Any one up for OSX work.

Ah, I think I understand what’s going on. This is a static-init ordering problem.

This is one of those real nasty C++ problems; and one that I’m quite familiar with (we’ve been fighting it in various forms for years). It’s also one of the reasons I’m not at all a fan of doing a lot of stuff automatically in static init, but one of our early Panda developers thought this was a swell idea and started us down this path, and it’s too late to go back now.

Static init is a concept that was introduced with the development of C++ and its constructors. Originally, when all compiled programs were written in C or some similar non-object-oriented language, there wasn’t much code that ran before main() was called; just some startup stuff hardcoded into the system runtime libraries. C allows you to define global or “static” variables outside of any function scope, and even give them initial values, like this:

int x = 10;
int main() {
  ...
}

which means that at the time main() is called, x already exists and has the value 10. This was implemented by preloading a memory image that already had the right bits in the right place when it was loaded from disk; no code was necessary to run before main in order to assign 10 to x.
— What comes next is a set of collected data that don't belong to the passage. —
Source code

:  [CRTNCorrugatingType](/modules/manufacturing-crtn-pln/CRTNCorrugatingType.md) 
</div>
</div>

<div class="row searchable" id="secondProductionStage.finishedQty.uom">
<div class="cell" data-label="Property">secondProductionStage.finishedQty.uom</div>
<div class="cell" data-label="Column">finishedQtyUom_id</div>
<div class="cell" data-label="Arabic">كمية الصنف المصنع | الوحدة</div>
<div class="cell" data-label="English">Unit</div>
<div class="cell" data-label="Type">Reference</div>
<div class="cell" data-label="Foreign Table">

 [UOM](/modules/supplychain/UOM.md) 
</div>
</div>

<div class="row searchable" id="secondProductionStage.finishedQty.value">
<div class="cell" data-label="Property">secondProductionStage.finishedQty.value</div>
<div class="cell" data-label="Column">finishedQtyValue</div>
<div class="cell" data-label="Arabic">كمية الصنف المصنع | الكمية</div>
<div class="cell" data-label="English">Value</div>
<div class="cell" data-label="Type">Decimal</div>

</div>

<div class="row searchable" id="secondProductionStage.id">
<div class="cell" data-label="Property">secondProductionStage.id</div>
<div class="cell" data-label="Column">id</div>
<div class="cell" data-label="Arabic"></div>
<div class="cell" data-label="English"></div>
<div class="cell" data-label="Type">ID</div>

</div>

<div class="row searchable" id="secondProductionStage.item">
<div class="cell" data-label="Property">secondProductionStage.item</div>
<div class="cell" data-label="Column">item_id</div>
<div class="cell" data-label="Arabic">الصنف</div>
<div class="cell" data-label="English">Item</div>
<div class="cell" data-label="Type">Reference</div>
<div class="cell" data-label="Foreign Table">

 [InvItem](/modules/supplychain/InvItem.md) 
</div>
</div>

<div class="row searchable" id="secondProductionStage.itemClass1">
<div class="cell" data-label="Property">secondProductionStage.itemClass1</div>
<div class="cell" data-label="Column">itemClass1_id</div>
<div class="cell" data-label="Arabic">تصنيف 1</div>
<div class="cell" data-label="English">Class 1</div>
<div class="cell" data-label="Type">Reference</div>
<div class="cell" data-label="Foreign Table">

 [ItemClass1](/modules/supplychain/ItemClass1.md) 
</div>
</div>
But, now introduce C++ and its constructors. Now you can declare an object outside of main that has a constructor. According to C++ semantics, that constructor has to be called to initialize that object, and thus you now have user code that is running before main:

class Thing {
  Thing() { cerr << "initializing\n"; }
};
Thing x;
int main() {
  cerr << "running main\n";
  return 0;
};

This caused a sea change in system library support, because suddenly the system runtime loader has to support calling user code automatically when a program is started, or even when a .so is loaded in at runtime.
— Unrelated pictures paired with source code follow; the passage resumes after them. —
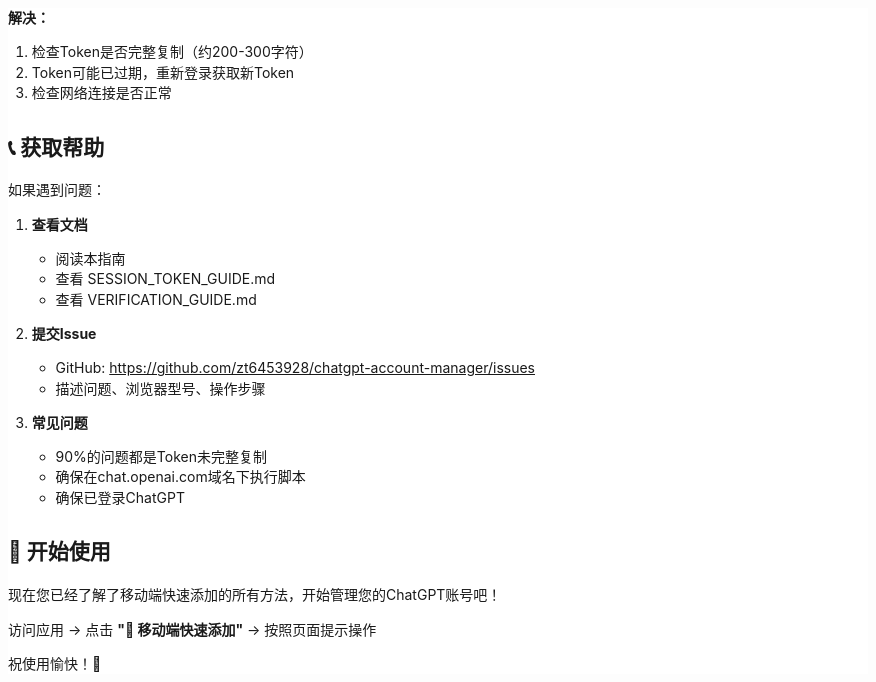 **解决：**
1. 检查Token是否完整复制（约200-300字符）
2. Token可能已过期，重新登录获取新Token
3. 检查网络连接是否正常

## 📞 获取帮助

如果遇到问题：

1. **查看文档**
   - 阅读本指南
   - 查看 SESSION_TOKEN_GUIDE.md
   - 查看 VERIFICATION_GUIDE.md

2. **提交Issue**
   - GitHub: https://github.com/zt6453928/chatgpt-account-manager/issues
   - 描述问题、浏览器型号、操作步骤

3. **常见问题**
   - 90%的问题都是Token未完整复制
   - 确保在chat.openai.com域名下执行脚本
   - 确保已登录ChatGPT

## 🎉 开始使用

现在您已经了解了移动端快速添加的所有方法，开始管理您的ChatGPT账号吧！

访问应用 → 点击 **"📱 移动端快速添加"** → 按照页面提示操作

祝使用愉快！🚀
But anyway. Part of Panda’s low-level design takes advantage of these static initializers to call all sorts of setup function when the libraries are loaded. init_libpgraphnodes() is one of those functions, and one of the things it calls is ShaderGenerator::set_default(new ShaderGenerator()). This gets called at static init time, by virtue of a class object with a constructor, and so it is supposed to be called automatically when libpgraphnodes.so gets loaded into the running program. So, we’re supposed to be guaranteed that the ShaderGenerator already has a default value set by the time we start running.

But wait! We also have a static constuctor in libpgraph.so. It looks like this:

PT(ShaderGeneratorBase) ShaderGeneratorBase::_default_generator;

Don’t see the static constructor? It’s hard to see, isn’t it? Welcome to the joys of C++, where code can be hidden from the programmer. In fact, there’s a default constructor for the class PT(ShaderGeneratorBase), and the default constructor’s job is to initialize its pointer to NULL.

So, as long as libpgraph.so’s static constructors are called before the ones in libpgraphnodes.so, then everything is good: the default constructor for _default_generator will be called, ensuring that pointer is NULL. Then the static constructors in libpgraphnodes.so will be called, which will call set_default(), reassigning the pointer to a valid value. But, if the static constructors happen to get called in the opposite order, we have a terrible situation: the set_default() will be called first, assigning the pointer to a valid value, and then the default constructor will be called later, reassigning the pointer to NULL! That’s certainly what’s happening here.

Unfortunately, the system does not guarantee any ordering of static init constructors between different .so’s. It’s absolutely unpredictable. So on one system, it might call these in the correct order, and on another system, it might call them in the incorrect order. The ordering might even change from one day to the next.

So, basically, I introduced this bug when I split up libpgraph.so and libpgraphnodes.so, because in doing so I introduced a nondeterministic behavior between these static initializers. But because C++ tries so hard to make things automatic, the bug is extremely hard to see until it bites you, and you spend days isolating it down to discover that a pointer is getting reset to NULL after you had thought it was properly set.

I’ll fix the bug now. It’s easy to fix, by replacing the PT(ShaderGeneratorBase) with an ordinary ShaderGeneratorBase * pointer. The reason this will fix the problem is that an ordinary pointer doesn’t have a constructor, so its default value will be set to NULL by preloading the memory image, and so there’s no longer an ordering issue between static initializers. (I’ll also have to explicitly manage the reference counts in set_default() to compensate for this change, but that’s not so bad.)

My apologies for the long trip down a dark corridor I caused you guys.

David